Людмила Пожедаева - Война, блокада, я и другие…
Но стал тем жертвенным Крестом наш город, и поставили его на Голгофе войны и блокады.
* * *1950 г.
Район Ленинграда, где жила Мила Анина, автор этой книги.
Рисунок автора.
Сытость
Трудно сказать, что именно заставило меня оторваться от книги. Сильно толкнуло сердце. Меня качнуло от этого толчка, и я почувствовала, как что-то непонятное защемляет душу. И вдруг — вот оно… Чужой, монотонный голос рассказывает совершенно невероятные вещи. Прислушиваюсь, и мне становится тревожно и жутко.
«Конечно плохо, когда есть хочется. Но и нам тогда не легче было, хоть и ели вдоволь. Картошку-то бывало почистишь, а очистки-то куда девать? Люди-то ведь как звери тогда были. И отдать нельзя, и выкинуть боязно — разорвут ведь, удушат… Чего только не придумывали, как избавиться от отходов…»
Встряхиваю головой. Уж не мерещится ли? Не наваждение ли? Нет! Все тот же голос спокойно продолжает рассказ о блокадной жизни… о том, как у них было все, что и до войны… что не было у них ни в чем нужды… Были у них и булка, и мясо, и картошка, и разные консервы, сало, вино и коньяки, конфеты, шоколад и даже пирожные… Вот и оставались отходы, которые они выбрасывали, как и до войны… Нет! Это невероятно! Этого не могло быть! Люди умирали от голода, а тут… от-хо-ды!
К горлу подступает удушье… стучит в висках… начинает бить дрожь… Я сама еще до сих пор не наелась… Я все время хочу есть. Я стараюсь не вспоминать ту страшную военную зиму 1941–1942 гг.

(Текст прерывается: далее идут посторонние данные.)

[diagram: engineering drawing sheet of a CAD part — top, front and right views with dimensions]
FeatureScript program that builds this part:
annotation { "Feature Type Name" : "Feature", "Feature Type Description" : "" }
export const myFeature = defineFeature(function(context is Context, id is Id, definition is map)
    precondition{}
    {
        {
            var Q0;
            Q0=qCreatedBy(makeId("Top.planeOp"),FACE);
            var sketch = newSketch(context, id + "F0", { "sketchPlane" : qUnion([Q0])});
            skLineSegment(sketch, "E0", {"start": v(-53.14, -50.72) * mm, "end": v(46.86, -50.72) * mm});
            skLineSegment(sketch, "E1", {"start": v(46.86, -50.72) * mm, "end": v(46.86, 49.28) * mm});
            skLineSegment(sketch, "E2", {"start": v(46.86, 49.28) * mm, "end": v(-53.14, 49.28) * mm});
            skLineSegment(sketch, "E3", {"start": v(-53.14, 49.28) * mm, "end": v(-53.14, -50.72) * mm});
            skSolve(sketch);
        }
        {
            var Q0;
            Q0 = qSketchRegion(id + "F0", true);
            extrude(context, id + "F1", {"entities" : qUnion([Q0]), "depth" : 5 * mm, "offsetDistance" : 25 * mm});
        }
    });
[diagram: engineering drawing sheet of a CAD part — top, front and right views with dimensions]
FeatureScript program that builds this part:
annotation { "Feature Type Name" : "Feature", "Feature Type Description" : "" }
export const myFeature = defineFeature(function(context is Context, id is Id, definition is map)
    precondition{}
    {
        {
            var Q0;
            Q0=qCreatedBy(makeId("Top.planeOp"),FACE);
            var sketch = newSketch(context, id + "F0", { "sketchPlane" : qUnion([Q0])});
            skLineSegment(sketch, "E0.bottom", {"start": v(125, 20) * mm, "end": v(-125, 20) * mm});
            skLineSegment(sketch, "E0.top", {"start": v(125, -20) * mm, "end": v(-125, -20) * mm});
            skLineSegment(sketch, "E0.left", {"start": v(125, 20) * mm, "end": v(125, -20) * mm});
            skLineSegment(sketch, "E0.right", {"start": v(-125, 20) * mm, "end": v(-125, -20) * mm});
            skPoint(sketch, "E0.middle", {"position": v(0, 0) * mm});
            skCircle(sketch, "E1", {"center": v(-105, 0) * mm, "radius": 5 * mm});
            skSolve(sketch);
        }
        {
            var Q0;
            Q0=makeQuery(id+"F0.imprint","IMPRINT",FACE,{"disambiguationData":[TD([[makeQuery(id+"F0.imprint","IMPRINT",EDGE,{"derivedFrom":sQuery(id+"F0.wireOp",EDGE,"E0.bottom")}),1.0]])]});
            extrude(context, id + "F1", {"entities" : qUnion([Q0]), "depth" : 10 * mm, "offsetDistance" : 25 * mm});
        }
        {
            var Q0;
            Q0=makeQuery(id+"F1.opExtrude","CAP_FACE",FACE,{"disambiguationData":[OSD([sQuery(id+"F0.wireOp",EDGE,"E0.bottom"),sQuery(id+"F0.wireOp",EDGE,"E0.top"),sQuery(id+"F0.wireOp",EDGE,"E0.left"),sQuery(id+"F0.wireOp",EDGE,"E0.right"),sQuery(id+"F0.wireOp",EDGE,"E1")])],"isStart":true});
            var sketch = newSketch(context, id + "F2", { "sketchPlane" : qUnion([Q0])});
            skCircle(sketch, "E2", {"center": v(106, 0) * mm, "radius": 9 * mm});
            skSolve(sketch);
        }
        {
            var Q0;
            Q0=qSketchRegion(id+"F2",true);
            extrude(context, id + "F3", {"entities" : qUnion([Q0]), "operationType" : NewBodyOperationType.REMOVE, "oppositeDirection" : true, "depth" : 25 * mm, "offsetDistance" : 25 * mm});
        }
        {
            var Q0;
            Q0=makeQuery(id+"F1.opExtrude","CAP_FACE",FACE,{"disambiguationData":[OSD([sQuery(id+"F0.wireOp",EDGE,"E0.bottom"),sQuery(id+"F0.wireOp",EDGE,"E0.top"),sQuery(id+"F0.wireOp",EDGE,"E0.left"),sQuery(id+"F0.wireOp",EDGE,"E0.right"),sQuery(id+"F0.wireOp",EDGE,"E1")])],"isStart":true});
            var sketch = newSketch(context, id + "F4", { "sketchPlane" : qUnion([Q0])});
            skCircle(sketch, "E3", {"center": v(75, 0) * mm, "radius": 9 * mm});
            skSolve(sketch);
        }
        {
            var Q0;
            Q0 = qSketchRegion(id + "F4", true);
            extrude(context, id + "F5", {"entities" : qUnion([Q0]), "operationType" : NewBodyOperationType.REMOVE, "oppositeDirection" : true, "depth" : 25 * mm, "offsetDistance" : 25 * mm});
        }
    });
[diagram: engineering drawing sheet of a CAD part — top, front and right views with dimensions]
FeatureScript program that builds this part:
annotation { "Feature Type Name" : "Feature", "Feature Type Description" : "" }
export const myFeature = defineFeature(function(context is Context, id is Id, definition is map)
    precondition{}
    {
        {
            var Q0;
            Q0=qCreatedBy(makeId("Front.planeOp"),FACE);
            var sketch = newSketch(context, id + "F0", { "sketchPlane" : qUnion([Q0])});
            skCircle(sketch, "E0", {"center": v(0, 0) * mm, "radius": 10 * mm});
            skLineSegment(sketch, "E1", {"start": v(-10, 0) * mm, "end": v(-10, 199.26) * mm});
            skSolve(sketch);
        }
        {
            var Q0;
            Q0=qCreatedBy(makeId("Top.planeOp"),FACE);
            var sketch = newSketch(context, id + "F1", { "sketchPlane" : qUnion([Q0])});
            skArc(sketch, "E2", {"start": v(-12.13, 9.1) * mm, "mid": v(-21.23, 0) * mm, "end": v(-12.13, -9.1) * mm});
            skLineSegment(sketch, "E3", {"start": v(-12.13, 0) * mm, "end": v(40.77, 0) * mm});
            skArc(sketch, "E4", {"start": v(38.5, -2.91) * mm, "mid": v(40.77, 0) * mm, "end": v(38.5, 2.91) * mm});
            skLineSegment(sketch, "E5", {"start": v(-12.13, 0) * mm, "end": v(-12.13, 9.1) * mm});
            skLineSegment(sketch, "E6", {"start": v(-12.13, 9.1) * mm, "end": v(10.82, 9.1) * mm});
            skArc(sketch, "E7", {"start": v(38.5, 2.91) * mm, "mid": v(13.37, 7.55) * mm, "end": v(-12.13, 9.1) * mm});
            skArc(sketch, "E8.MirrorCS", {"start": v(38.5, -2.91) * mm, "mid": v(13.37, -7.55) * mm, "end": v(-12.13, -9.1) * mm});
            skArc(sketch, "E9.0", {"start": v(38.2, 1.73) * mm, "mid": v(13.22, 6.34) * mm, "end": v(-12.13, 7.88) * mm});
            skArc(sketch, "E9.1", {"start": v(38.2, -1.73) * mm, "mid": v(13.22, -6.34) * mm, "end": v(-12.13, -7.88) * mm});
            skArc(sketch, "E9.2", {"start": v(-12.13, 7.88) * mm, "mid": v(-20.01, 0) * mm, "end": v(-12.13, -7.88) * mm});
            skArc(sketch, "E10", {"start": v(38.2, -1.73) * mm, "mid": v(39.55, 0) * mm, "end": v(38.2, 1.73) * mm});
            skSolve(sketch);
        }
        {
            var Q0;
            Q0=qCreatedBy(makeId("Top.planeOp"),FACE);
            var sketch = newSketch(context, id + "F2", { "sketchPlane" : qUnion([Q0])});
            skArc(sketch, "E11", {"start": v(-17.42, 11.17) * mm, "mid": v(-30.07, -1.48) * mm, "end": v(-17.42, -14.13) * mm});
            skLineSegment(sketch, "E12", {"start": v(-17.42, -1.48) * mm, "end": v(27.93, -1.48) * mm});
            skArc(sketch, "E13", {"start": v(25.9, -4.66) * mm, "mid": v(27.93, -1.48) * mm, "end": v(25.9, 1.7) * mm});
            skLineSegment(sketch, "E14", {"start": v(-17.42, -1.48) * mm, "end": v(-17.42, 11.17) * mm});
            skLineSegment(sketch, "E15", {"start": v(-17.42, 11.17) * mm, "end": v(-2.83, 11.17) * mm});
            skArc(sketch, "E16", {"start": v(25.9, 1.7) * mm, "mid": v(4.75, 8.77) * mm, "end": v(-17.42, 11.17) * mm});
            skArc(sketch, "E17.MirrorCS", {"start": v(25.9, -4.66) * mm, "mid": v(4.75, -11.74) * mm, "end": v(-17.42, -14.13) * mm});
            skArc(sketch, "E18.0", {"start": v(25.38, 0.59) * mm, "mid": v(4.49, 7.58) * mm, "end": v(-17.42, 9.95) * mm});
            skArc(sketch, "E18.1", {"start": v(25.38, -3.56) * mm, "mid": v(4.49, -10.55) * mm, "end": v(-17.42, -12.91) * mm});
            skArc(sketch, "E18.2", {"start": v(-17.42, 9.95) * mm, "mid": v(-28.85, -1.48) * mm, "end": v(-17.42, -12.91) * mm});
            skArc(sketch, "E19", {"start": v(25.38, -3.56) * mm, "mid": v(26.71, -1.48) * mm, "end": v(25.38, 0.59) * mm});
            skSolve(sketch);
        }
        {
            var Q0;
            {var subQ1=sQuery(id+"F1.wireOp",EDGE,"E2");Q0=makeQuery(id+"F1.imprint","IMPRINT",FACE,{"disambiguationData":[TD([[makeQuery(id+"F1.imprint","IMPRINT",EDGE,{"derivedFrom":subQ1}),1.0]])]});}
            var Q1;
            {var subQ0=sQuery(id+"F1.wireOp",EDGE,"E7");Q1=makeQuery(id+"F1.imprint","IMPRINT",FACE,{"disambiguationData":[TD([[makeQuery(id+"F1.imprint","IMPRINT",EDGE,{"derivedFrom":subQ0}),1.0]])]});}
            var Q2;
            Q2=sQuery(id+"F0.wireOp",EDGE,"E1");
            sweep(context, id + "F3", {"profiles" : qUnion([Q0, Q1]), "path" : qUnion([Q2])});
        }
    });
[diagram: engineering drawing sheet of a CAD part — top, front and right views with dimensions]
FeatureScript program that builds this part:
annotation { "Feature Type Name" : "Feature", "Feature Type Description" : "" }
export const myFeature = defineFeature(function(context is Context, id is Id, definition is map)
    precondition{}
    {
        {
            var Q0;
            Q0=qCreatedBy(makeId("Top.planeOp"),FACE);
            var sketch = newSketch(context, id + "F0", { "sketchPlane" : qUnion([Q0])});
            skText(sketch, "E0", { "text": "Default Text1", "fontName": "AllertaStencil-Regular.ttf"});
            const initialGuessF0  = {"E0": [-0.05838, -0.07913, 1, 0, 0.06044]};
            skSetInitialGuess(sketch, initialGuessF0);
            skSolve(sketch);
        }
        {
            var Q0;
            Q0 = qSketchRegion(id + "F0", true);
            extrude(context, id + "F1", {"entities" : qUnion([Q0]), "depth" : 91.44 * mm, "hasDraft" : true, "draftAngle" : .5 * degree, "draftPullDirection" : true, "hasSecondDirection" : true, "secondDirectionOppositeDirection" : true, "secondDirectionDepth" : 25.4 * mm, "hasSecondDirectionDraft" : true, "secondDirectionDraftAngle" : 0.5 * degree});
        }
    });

Встаю и на ватных ногах иду на голос. В кухне сидит мама и наша случайная гостья, которая и рассказывает эти странные вещи. Мама, с бледным лицом, как-то странно сглатывает воздух, словно давится. Но гостья этого не замечает. Это мать полковника К. Н. Осыко — сослуживца отца. Ее я не знаю совсем и вижу впервые.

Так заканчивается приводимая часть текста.